QUOTED PASSAGE:
(begin)
I totally agree. I've been through from living out of car and selling an item, to 4 businesses and about 20 employees, and all the legal stuff with it. It was sole owner by my then hubby, but I cannot tell you the hours I put into it.

There is something to be said about growing slowly and considering what you are willing to give up to have the income/headaches from your own "successful" business.


----------



## Karen (Apr 17, 2002)

Been there too as I've had several successful businesses (and frankly a couple of unsuccessful ones too) between my husband and I. We've had a commercial cleaning company, a Christian bookstore, Christian concert promotion company, a children's Christian cable TV show, and Christian rock radio show. So I can relate to the problems of growing a business. But if you're going to have business problems, the need to grow really still is the best ones to have! 

One thing that you may need to consider is if it's worth it. Having a bigger business means bigger stress, more problems, bigger waste, bigger bills, a bigger reputation to keep, and more of 'mark' you are for competitors. 

You certainly do sound as if you are well aware of those pitfalls and take them very seriously, but do sound like perhaps you're not sure you're ready to move into such growth? The actual reason that most small businesses fail is not due to commitment or lack of initial funds, but rather because of getting bigger before they are ready (both financially and mentally) to do so.
(end)
INSTRUCTION A: List the businesses Karen says she and her husband have had in the forum thread about growing a business.
INSTRUCTION B: In the forum thread about growing a business, what does Karen give as the actual reason most small businesses fail?
INSTRUCTION C: Pick up the forum thread about growing a business and carry it on from its last sentence.

AVAILABLE DATA:
(begin)
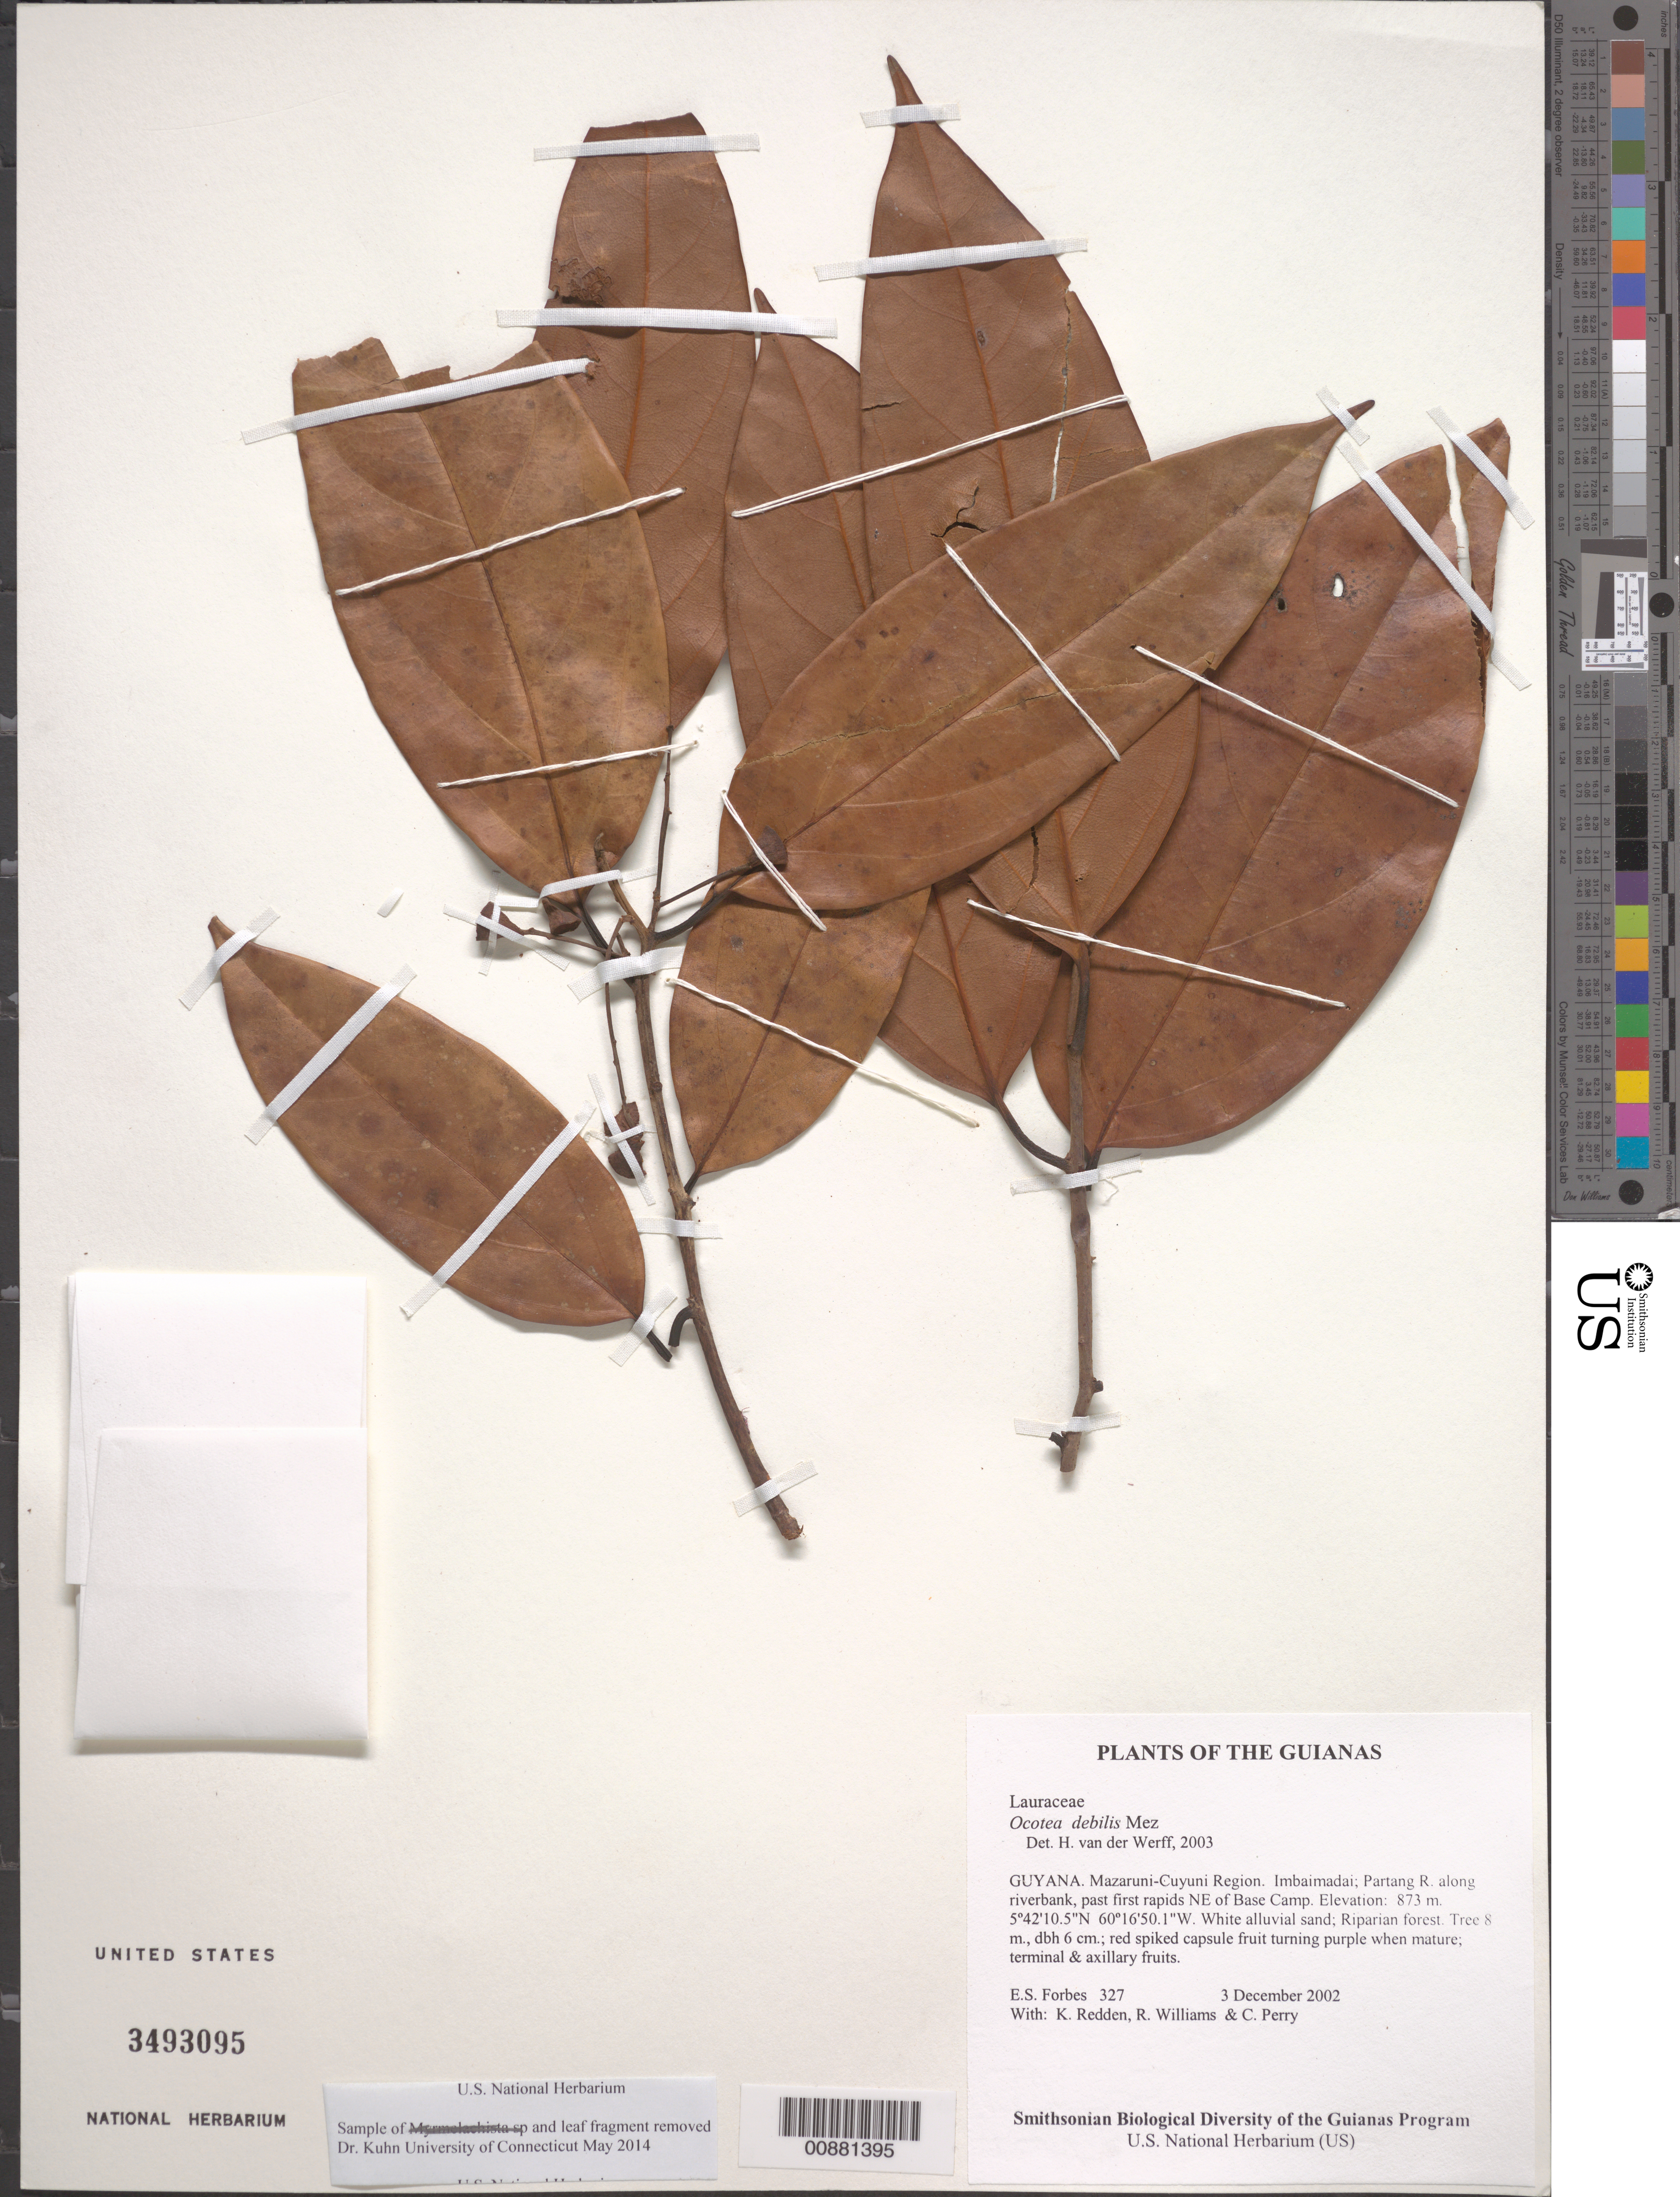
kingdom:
(end)
ANSWER A:
- A commercial cleaning company
- A Christian bookstore
- A Christian concert promotion company
- A children's Christian cable TV show
- A Christian rock radio show

ANSWER B: They get bigger before they are ready, both financially and mentally.

ANSWER C:
Money isn't everything. Your sanity and family are much more important. It doesn't mean you are less successful if you choose to not move into expanding your business. It means you're so successful that you couldn't! Don't allow customers or other people to pressure you into expanding your business if you don't feel ready to handle the extra pressures. It's easier for others to say because they forget it's _your_ pressures and _you're_ the one that has to deal with life being very different. Remember there is nothing wrong with turning down sales because you're maxed out. If you're product is the best one out there, then they will wait. 

If you decide to go ahead, IMHO, you're right on track on with in-house employees. Monitoring your product means monitoring your reputation. I also think you're wise to not proceed in your patent unless _you know _it will be more profitable by doing so. Isn't it just a shame that it has to be so costly and complicated. Sure isn't fair to the little guy who has a great idea.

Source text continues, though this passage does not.